Ce ne sont pas des héros. Ce sont des damnés. Condamnés à devoir exécuter la volonté des dieux, Lightning et ses compagnons d'infortune se retrouvent plongés dans une course contre la montre : s'ils ne réalisent pas leur Tâche à temps, ils se transformeront en créatures mues par la souffrance et le désespoir. S'ils parviennent à accomplir leur devoir, ils se changeront en cristal, sorte de chrysalide étincelante les isolant du monde dans un sommeil de plusieurs siècles : à l'échelle humaine, une forme de mort. Ces élus là, outils de puissances divines, sont honnis par l'humanité. Porter la marque des dieux les condamne donc à la fuite permanente.
Évidemment, la froide et enivrante Lightning ne compte pas se laisser dicter sa destinée, surtout quand celle-ci offre d'aussi sombres perspectives. Se retrouvant là presque par hasard, les membres de l'équipe se jaugent, se méfient, se trahissent aussi, avant de réaliser que leurs destins sont liés par la malédiction. Le jeu déploie tout son gameplay autour de cette idée de fuite en avant, renforcée par l'illusion d'une horloge qui tourne, les rapprochant inéluctablement de leur mort. Le jeu nous pousse à avancer, encore et encore, avec un terrible sentiment d'urgence. Les personnages glissent à la surface de leur monde poli et artificiel pour contrer les desseins des dieux. Évidemment, comme toute bonne tragédie, ils sont les jouets de consciences supérieures. Plus ils se débattent, plus ils se jettent dans des plans spécialement conçus pour eux. Ramassé dans sa temporalité, dans les lieux que le joueur traverse, Final Fantasy XIII nous précipite le long d'un toboggan aux reflets multiples, captant à la volée les richesses d'un monde que l'on entrevoit à peine dans ce voyage désespéré.

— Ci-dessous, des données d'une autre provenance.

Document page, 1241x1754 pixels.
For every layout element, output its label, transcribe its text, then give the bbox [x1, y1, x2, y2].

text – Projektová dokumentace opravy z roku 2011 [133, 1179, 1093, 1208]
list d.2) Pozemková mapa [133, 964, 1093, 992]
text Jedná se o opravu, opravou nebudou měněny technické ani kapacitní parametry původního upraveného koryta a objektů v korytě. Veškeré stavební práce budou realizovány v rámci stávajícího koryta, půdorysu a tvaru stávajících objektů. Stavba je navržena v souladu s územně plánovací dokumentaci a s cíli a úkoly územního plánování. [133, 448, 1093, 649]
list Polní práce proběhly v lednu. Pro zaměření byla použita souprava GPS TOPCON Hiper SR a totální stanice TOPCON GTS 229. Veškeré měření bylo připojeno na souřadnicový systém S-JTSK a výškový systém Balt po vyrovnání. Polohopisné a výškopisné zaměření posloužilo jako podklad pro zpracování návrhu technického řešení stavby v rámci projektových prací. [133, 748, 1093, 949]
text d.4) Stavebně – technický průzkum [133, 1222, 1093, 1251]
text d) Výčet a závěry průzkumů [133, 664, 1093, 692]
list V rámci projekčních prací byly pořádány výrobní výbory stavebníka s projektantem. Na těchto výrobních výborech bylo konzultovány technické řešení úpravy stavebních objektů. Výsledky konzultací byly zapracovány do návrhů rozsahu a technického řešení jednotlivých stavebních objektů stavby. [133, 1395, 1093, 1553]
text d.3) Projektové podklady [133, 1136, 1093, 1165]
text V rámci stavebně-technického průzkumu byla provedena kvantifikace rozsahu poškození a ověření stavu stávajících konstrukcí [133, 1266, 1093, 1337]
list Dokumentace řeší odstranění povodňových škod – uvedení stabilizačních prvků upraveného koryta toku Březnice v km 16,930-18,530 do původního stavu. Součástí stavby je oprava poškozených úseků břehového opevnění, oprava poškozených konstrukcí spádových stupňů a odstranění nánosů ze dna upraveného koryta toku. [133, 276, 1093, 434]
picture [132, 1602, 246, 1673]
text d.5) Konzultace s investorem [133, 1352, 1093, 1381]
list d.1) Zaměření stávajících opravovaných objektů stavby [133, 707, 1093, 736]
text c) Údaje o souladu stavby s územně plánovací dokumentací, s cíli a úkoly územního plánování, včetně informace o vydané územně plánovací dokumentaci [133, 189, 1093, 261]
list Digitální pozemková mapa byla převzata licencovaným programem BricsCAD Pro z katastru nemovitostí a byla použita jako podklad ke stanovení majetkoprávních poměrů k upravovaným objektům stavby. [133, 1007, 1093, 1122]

N'ayant que pour objectif de servir cette expérience si singulière, Final Fantasy XIII fait table rase des conventions : pas de villages, pas d'auberges, pas de marchands, très peu de personnages non jouables avec qui converser, pas de système de niveaux. Le jeu tend vers une certaine forme d'épure et recentre son expérience sur le système de combat, colonne vertébrale du jeu. Délaissant la tactique au tour par tour, le jeu préfère parler stratégie. Certes, l'ensemble semble bien doux à côté du haut degré de personnalisation de Final Fantasy XII, mais la vitesse des combats - tout en temps réel, rend la tension palpable, les décisions significatives, les joutes hypnotiques dans leur enchaînement.
L'ensemble fonctionne si bien que lorsque l'on échoue dans la plaine sauvage de Gran Pulse, grande zone ouverte à l'exploration "classique", nous nous perdons, délaissés par les enjeux et le rythme haletant de l'aventure. C'est que le jeu change de nature. Rien de déplaisant en soi - d'autant que Gran Pulse est un monde aussi magnifique que dangereux - si ce n'est l'impression tenace que l'on a autre chose à faire que partir à la chasse aux monstres. Fort heureusement, le jeu, compréhensif, offre la possibilité de retourner fouler en toute quiétude ce monde fascinant le jeu terminé.
Il m'aura fallu cinq années avant de me décider à faire Final Fantasy XIII. Cultivant une certaine aversion pour Final Fantasy X avec qui il partage un air de famille, j'étais convaincu que j'allais le détester. Loin du brouhaha qu'a provoqué le jeu à sa sortie, je l'ai abordé en toute sérénité. Sorte de pendant négatif au si iconoclaste Final Fantasy XII, ce treizième opus d'une saga parfois malmenée démontre à quel point la saga a su se questionner. C'est peut-être le point positif de cette remise en cause du jeu vidéo japonais, moins hégémonique, plus challenger. Ce Final Fantasy trace une ligne si singulière qu'il parvient, du haut de sa treizième marche, à faire quelque chose devenu trop rare dans le jeu vidéo moderne : prendre nos attentes à rebours.